◆ **WHAT IS EXPECTED**
For each record that follows, restate the text exactly and drop the pictures.

MATERIAL SHOWN Start Marker

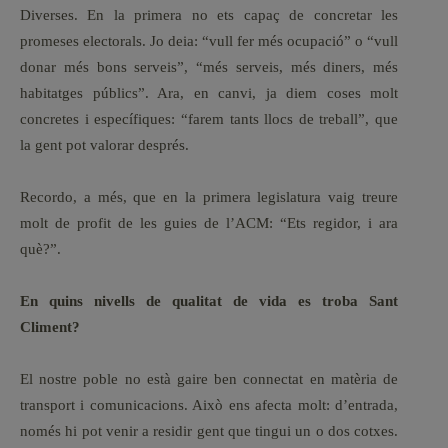
Diverses. En la primera no ets capaç de concretar les
promeses electorals. Jo deia: “vull fer més ocupació” o “vull
donar més bons serveis”, “més serveis, més diners, més
habitatges públics”. Ara, en canvi, ja diem coses molt
concretes i específiques: “farem tants llocs de treball”, que
la gent pot valorar després.
Recordo, a més, que en la primera legislatura vaig treure
molt de profit de les guies de l’ACM: “Ets regidor, i ara
què?”.
En quins nivells de qualitat de vida es troba Sant
Climent?
El nostre poble no està gaire ben connectat en matèria de
transport i comunicacions. Això ens afecta molt: d’entrada,
només hi pot venir a residir gent que tingui un o dos cotxes.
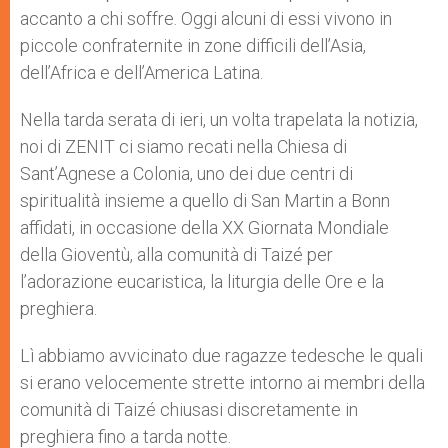
accanto a chi soffre. Oggi alcuni di essi vivono in
piccole confraternite in zone difficili dell’Asia,
dell’Africa e dell’America Latina.
Nella tarda serata di ieri, un volta trapelata la notizia,
noi di ZENIT ci siamo recati nella Chiesa di
Sant’Agnese a Colonia, uno dei due centri di
spiritualità insieme a quello di San Martin a Bonn
affidati, in occasione della XX Giornata Mondiale
della Gioventù, alla comunità di Taizé per
l’adorazione eucaristica, la liturgia delle Ore e la
preghiera.
Lì abbiamo avvicinato due ragazze tedesche le quali
si erano velocemente strette intorno ai membri della
comunità di Taizé chiusasi discretamente in
preghiera fino a tarda notte.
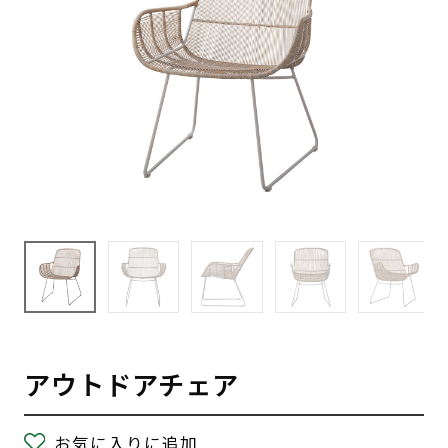
アウトドアチェア
お気に入りに追加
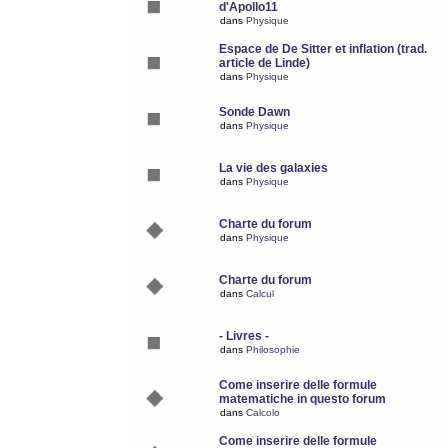
d'Apollo11
dans
Physique
Espace de De Sitter et inflation (trad.
article de Linde)
dans
Physique
Sonde Dawn
dans
Physique
La vie des galaxies
dans
Physique
Charte du forum
dans
Physique
Charte du forum
dans
Calcul
- Livres -
dans
Philosophie
Come inserire delle formule
matematiche in questo forum
dans
Calcolo
Come inserire delle formule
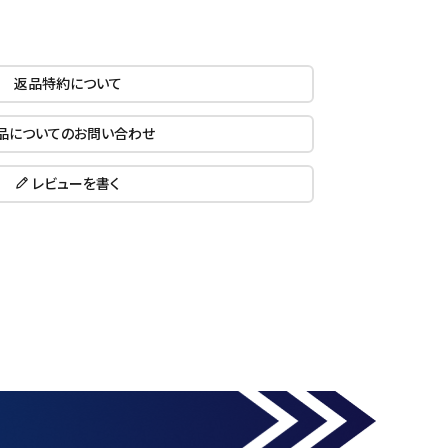
返品特約について
品についてのお問い合わせ
レビューを書く
close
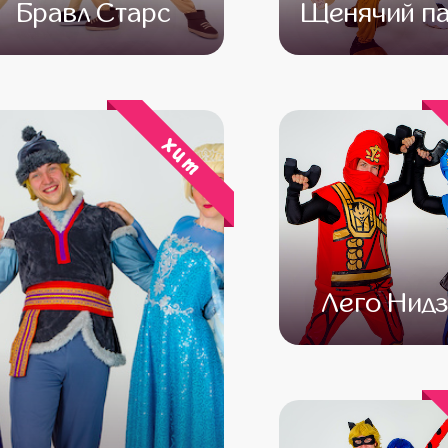
Бравл Старс
Щенячий па
от 4 500
от 3 500
от 4 500
от 3 
хит
Лего Нидз
от 4 500
от 3 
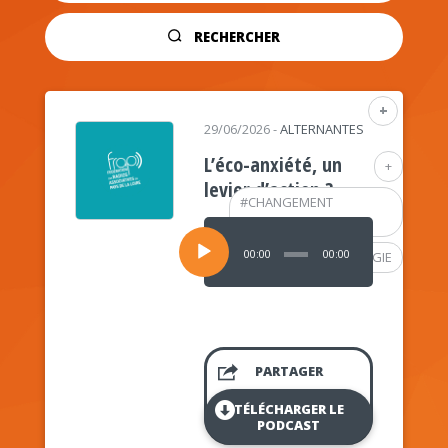
RECHERCHER
+
29/06/2026
-
ALTERNANTES
L’éco-anxiété, un
+
levier d’action ?
#
CHANGEMENT
CLIMATIQUE
Lecteur
audio
00:00
00:00
#
PSYCHOLOGIE
PARTAGER
TÉLÉCHARGER LE
PODCAST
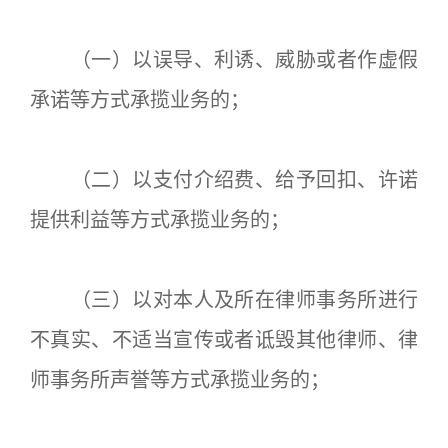
（一）以误导、利诱、威胁或者作虚假
承诺等方式承揽业务的；
（二）以支付介绍费、给予回扣、许诺
提供利益等方式承揽业务的；
（三）以对本人及所在律师事务所进行
不真实、不适当宣传或者诋毁其他律师、律
师事务所声誉等方式承揽业务的；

MATERIAL SHOWN End Marker

◆ **RESPONSE TO THE TASK**
Diverses. En la primera no ets capaç de concretar les
promeses electorals. Jo deia: “vull fer més ocupació” o “vull
donar més bons serveis”, “més serveis, més diners, més
habitatges públics”. Ara, en canvi, ja diem coses molt
concretes i específiques: “farem tants llocs de treball”, que
la gent pot valorar després.
Recordo, a més, que en la primera legislatura vaig treure
molt de profit de les guies de l’ACM: “Ets regidor, i ara
què?”.
En quins nivells de qualitat de vida es troba Sant
Climent?
El nostre poble no està gaire ben connectat en matèria de
transport i comunicacions. Això ens afecta molt: d’entrada,
només hi pot venir a residir gent que tingui un o dos cotxes.
accanto a chi soffre. Oggi alcuni di essi vivono in
piccole confraternite in zone difficili dell’Asia,
dell’Africa e dell’America Latina.
Nella tarda serata di ieri, un volta trapelata la notizia,
noi di ZENIT ci siamo recati nella Chiesa di
Sant’Agnese a Colonia, uno dei due centri di
spiritualità insieme a quello di San Martin a Bonn
affidati, in occasione della XX Giornata Mondiale
della Gioventù, alla comunità di Taizé per
l’adorazione eucaristica, la liturgia delle Ore e la
preghiera.
Lì abbiamo avvicinato due ragazze tedesche le quali
si erano velocemente strette intorno ai membri della
comunità di Taizé chiusasi discretamente in
preghiera fino a tarda notte.
アウトドアチェア
お気に入りに追加
d'Apollo11
dans
Physique
Espace de De Sitter et inflation (trad.
article de Linde)
dans
Physique
Sonde Dawn
dans
Physique
La vie des galaxies
dans
Physique
Charte du forum
dans
Physique
Charte du forum
dans
Calcul
- Livres -
dans
Philosophie
Come inserire delle formule
matematiche in questo forum
dans
Calcolo
Come inserire delle formule
返品特約について
品についてのお問い合わせ
レビューを書く
close
Бравл Старс
Щенячий па
от 4 500
от 3 500
от 4 500
от 3 
хит
Лего Нидз
от 4 500
от 3 
RECHERCHER
+
29/06/2026
-
ALTERNANTES
L’éco-anxiété, un
+
levier d’action ?
#
CHANGEMENT
CLIMATIQUE
Lecteur
audio
00:00
00:00
#
PSYCHOLOGIE
PARTAGER
TÉLÉCHARGER LE
PODCAST
（一）以误导、利诱、威胁或者作虚假
承诺等方式承揽业务的；
（二）以支付介绍费、给予回扣、许诺
提供利益等方式承揽业务的；
（三）以对本人及所在律师事务所进行
不真实、不适当宣传或者诋毁其他律师、律
师事务所声誉等方式承揽业务的；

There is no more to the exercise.